But there is another quarrel involved in which the young gentleman
of culture comes into violent collision with the young lady of
the cauliflowers. The first essential of the merely bookish view
of the sea is that it is boundless, and gives a sentiment of infinity.
Now it is quite certain, I think, that the cauliflower simile
was partly created by exactly the opposite impression, the
impression of boundary and of barrier. The girl thought of
it as a field of vegetables, even as a yard of vegetables.
The girl was right. The ocean only suggests infinity when you
cannot see it; a sea mist may seem endless, but not a sea.
So far from being vague and vanishing, the sea is the one
hard straight line in Nature. It is the one plain limit;
the only thing that God has made that really looks like a wall.
Compared to the sea, not only sun and cloud are chaotic and doubtful,
but solid mountains and standing forests may be said to melt
and fade and flee in the presence of that lonely iron line.
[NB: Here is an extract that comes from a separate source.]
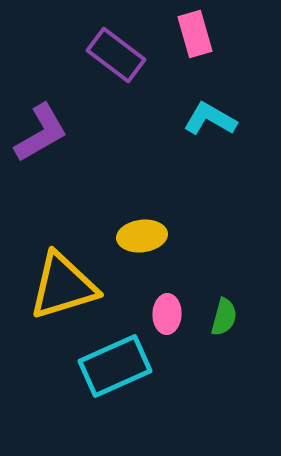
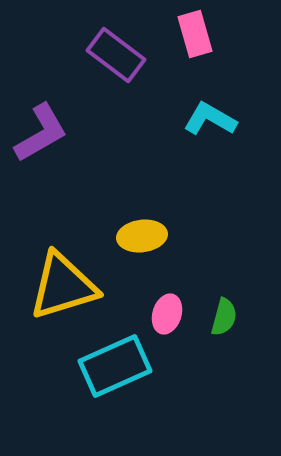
pink ellipse: rotated 15 degrees clockwise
The old naval phrase, that the seas are England's bulwarks,
is not a frigid and artificial metaphor; it came into the head
of some genuine sea-dog, when he was genuinely looking at
the sea. For the edge of the sea is like the edge of a sword;
it is sharp, military, and decisive; it really looks like a bolt
or bar, and not like a mere expansion. It hangs in heaven, grey,
or green, or blue, changing in colour, but changeless in form,
behind all the slippery contours of the land and all the savage
softness of the forests, like the scales of God held even.